EXCERPTED TEXT –
════════════════

What we are seeing is a still very young, very established future Hall of Famer going through the sometimes arduous process of trying to get better. Every player that goes through it deals with it differently, and there is no right way. Point is, he’s trending upwards again, and it’s only a matter of time before he starts winning. Jordan Spieth in top form is great for the game, on all fronts.

I have always appreciated Jordan’s relationship to his golf clubs. His bag, compared to most, has changed very little during his career. He’s like Tiger in that regard—his setup is a fixed point of reference that he works off of not the other way around. In simple terms, Jordan elects to not find it through drastic equipment changes, he prefers to leave the constants alone and adjust elsewhere—I wish I could do that.

The lifelong allegiance to Titleist is also something I find interesting. The argument could be made that he is indeed the poster child for the Titleist brand. AJGA, USGA, college, PGA Tour all the way through with Titleist golf clubs and ball.

════════════════

COMPLETE THE FOLLOWING –
#1 Print the section of the Jordan Spieth passage between "The lifelong allegiance" and "clubs and ball.", inclusive.
#2 Answer these questions using the Jordan Spieth passage:
(a) According to the writer, which direction is Spieth trending?
(b) To which player does the writer compare Spieth's approach to his equipment setup?
(c) Which brand's golf clubs and ball has Spieth used throughout his career?
#3 Decide whether each statement agrees with the Jordan Spieth passage, and support each yes or no with a quotation from it:
(a) Spieth's bag has changed a great deal during his career.
(b) The writer believes there is one correct way to go through the process of getting better.
(c) Spieth used Titleist clubs in college.
The data that comes next has no connection to the passage on Jordan Spieth.

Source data
════════════════

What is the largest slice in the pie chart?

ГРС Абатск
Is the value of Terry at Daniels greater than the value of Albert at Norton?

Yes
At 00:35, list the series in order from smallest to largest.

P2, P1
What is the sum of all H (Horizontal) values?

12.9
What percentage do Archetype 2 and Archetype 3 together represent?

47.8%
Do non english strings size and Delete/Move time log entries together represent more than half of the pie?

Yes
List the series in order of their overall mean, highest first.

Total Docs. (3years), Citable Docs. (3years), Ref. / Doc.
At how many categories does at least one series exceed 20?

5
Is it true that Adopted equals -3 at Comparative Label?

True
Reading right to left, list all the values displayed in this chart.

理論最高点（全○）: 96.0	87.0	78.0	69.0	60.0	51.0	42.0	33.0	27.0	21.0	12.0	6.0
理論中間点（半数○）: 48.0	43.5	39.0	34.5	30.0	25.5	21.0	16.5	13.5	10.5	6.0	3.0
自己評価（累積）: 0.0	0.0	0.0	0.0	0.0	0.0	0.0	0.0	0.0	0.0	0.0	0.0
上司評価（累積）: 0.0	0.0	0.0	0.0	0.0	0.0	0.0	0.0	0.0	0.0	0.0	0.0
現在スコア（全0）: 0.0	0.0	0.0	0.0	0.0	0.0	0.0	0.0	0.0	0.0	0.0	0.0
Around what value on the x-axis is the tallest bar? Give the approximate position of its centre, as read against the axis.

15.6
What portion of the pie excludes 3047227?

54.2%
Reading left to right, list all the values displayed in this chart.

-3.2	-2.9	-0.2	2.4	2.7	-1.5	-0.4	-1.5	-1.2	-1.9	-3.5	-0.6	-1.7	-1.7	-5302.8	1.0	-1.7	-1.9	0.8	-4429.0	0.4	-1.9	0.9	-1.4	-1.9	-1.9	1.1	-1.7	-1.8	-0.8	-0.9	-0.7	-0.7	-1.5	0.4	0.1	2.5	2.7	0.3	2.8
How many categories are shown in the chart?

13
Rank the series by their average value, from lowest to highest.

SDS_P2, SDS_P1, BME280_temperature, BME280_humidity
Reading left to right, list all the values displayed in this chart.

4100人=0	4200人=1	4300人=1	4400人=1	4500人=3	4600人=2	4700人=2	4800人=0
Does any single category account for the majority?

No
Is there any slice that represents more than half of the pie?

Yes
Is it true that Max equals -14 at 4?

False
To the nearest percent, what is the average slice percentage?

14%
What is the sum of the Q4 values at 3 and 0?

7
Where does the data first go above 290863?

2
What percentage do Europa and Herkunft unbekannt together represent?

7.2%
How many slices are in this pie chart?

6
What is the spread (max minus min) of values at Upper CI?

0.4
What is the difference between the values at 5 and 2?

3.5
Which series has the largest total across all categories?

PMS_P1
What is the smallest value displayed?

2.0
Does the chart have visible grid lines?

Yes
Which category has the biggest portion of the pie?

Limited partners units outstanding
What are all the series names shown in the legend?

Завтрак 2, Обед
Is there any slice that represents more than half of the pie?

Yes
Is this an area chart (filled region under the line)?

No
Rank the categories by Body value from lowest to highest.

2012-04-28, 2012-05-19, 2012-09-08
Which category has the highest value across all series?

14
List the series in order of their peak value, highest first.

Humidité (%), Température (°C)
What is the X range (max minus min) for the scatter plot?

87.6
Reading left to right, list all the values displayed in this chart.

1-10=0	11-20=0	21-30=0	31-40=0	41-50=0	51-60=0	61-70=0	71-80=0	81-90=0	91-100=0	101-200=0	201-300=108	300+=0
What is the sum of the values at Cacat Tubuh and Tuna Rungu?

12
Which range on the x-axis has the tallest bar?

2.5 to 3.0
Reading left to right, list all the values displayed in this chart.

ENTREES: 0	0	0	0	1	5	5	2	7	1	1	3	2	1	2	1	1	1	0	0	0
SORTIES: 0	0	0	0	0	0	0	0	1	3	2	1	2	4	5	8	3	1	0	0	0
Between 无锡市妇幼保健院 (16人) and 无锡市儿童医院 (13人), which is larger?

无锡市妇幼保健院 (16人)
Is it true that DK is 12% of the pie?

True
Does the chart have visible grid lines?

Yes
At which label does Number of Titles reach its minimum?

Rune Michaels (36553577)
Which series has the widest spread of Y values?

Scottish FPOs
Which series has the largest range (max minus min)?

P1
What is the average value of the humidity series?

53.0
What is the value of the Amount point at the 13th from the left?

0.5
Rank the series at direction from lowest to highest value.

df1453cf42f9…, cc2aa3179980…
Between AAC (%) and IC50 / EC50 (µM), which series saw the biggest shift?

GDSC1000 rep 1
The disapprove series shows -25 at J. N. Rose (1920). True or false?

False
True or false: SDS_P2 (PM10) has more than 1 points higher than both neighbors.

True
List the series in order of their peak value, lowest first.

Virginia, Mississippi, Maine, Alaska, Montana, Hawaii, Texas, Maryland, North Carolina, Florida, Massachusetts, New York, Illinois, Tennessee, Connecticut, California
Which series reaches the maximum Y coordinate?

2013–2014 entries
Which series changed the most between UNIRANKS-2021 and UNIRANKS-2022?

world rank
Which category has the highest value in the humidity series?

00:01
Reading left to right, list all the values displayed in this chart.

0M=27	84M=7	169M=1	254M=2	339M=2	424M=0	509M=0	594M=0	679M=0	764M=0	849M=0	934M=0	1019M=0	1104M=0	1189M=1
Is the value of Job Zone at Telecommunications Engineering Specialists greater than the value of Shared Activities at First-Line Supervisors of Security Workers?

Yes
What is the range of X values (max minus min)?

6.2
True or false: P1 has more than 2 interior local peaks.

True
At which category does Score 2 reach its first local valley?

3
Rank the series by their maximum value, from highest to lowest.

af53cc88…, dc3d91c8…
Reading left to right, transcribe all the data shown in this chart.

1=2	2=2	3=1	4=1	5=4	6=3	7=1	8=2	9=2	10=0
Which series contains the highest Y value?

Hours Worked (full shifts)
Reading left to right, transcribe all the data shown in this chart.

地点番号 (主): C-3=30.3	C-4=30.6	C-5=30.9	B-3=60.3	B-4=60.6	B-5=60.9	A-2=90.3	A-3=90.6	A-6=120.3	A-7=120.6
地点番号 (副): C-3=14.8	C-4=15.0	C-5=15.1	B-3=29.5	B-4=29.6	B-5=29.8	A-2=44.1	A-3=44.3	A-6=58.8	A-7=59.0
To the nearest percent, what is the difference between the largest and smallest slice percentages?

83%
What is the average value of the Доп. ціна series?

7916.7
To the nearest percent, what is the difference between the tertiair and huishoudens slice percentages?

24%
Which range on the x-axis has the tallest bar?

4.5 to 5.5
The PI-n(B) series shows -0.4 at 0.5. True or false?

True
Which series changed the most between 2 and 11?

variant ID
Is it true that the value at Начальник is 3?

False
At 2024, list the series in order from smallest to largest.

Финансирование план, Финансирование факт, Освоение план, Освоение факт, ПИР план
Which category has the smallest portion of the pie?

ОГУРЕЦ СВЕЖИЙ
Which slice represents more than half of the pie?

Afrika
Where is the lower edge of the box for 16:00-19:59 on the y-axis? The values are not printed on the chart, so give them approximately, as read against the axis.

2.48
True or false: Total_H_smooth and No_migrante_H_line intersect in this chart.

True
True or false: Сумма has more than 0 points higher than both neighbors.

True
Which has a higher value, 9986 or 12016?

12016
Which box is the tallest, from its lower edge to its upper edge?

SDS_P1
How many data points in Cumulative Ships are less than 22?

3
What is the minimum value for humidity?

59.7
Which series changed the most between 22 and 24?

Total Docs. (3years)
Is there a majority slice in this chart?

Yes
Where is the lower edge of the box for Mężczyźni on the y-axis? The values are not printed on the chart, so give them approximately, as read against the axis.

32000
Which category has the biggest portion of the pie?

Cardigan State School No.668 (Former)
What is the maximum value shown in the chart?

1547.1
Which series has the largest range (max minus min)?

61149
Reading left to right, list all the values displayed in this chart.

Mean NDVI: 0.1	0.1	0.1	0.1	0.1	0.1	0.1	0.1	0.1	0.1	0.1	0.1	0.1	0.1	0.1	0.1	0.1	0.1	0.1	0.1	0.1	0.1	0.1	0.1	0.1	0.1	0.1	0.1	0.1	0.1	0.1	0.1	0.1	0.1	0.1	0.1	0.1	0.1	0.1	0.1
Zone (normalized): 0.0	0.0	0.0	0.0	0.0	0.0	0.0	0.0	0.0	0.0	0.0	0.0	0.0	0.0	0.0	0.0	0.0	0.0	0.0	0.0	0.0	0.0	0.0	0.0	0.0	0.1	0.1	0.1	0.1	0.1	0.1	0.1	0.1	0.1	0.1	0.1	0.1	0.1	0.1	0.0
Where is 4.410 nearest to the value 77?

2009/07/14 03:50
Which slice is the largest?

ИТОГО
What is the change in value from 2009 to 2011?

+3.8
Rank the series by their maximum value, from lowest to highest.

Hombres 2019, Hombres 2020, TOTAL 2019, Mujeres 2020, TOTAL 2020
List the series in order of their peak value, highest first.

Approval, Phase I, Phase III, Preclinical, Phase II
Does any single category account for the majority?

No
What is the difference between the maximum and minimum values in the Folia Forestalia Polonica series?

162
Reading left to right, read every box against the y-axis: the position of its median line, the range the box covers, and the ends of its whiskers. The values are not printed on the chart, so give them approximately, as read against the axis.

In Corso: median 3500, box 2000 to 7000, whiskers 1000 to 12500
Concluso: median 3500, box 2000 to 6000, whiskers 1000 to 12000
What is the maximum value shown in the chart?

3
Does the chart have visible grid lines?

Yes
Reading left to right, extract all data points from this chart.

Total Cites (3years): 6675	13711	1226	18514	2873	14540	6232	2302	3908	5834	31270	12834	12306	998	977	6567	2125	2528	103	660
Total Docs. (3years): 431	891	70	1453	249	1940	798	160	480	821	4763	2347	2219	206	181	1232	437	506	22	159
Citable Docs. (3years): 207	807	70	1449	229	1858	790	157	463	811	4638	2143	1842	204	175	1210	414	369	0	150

════════════════

RESPONSES BY ITEM NUMBER –
#1
The lifelong allegiance to Titleist is also something I find interesting. The argument could be made that he is indeed the poster child for the Titleist brand. AJGA, USGA, college, PGA Tour all the way through with Titleist golf clubs and ball.

#2
(a) Upwards again.
(b) Tiger.
(c) Titleist.

#3
(a) No: "His bag, compared to most, has changed very little during his career."
(b) No: "Every player that goes through it deals with it differently, and there is no right way."
(c) Yes: "AJGA, USGA, college, PGA Tour all the way through with Titleist golf clubs and ball."